Indonesian coasts suffer from erosion, caused by sea level rise, mangrove conversion for aquaculture and groundwater extraction. In some places kilometres of land are lost and this will exacerbate with climate change. Hard structures like sea walls are ineffective in mud-coasts, expensive and unable to adapt to climate change. Furthermore, they fail to provide the economic, environmental and social services that healthy ecosystems offer. Using a Building with Nature approach, we combine ecosystem based solutions like mangrove restoration with engineering. With our multi-stakeholder approach we build safe coastlines that adapt to sea level rise and simultaneously introduce sustainable land uses for prosperity. We aim to mainstream the Building with Nature approach in coastal management across Indonesia for climate change adaptation and to implement a large pilot in Central Java to catalyse change.

The Building with Nature pilot in Timbul Sloko was made possible by the Indonesian Ministry of Marine Affairs and Fisheries (MMAF), the Ministry of Foreign Affairs the Netherlands/DGIS, Waterloo Foundation, Otter Fund and our partner Deltares in the framework of the project Mangrove Capital: capturing mangrove values in land use planning and production systems.

Enter Nusantara Togian Islands, Central Sulawesi (2014)

ENTER Nusantara or Energi Terbarukan Nusantara means renewable energy for the nation. It is a program initiated by GreenPeace and Aliansi Masyarakat Adat Nusantara (Indigenous People Alliance of the Archipelago). ENTER Nusantara aim to promote renewable energy for the local communities’ across the nation with its main purpose facilitating indigenous communities to become energy self-sufficient society. This program may leads to an energy-independent society, which will advance an economically-independent nation while giving greater power to indigenous communities a chance to develop their social life.

Filmed and edited by Nanang Sujana for Greenpeace Indonesia and Aliansi Masyarakat Adat Nusantara.

Indigenous Peoples and the Struggle for their Homeland (2014)

Land, Territory and natural resources are not only viewed as an economic resource for the survival of indigenous peoples, but also identity. The identity of an existence that is contained within a value system: social, cultural and spiritual, inherited from generation to generation.
Many of the permit issued by central and local government are without due process of FPIC (Free prior and informed consent). The arrival of development project permits are putting indigenous peoples as a spectator of development, not as an actor. The indigenous peoples are becoming poorer. They increasingly no longer have access to nearby resources that had been sustaining them.
A lot of the problem faced by indigenous peoples are due to no recognition and protection of the rights of indigenous peoples. The most obvious today in Indonesia is the seizure of land, indigenous territories and natural resources that they have mastered and managed for generations.

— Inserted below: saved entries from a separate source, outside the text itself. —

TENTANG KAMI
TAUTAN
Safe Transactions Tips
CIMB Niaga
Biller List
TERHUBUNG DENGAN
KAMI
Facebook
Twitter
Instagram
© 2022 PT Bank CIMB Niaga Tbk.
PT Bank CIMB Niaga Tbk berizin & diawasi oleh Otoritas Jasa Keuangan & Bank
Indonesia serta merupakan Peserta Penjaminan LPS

Filmed, directed and edited by Nanang Sujana

Forest Hidden Economy (2014)

Forests are complex ecosystems that support a myriad of life forms. Forests play important roles in human life, functioning as a source of food, energy, livelihoods and homes for more than 48 million people all over the Indonesian archipelago. It also inspire the culture of Indonesian people. Over centuries, people evolved their cultural forest ethnicity, into a wealthy living harmony. This video will gives some description about the unique non-timber forest products produced by forest people that can create high economic value in the urban lifestyle while at the same time, forest will also connect us to the age old Indonesian ancient traditional heritage.

Filmed, directed and edited by Nanang Sujana for REDD+ Taskforce Indonesia and narrated by Nora-Jane Noone.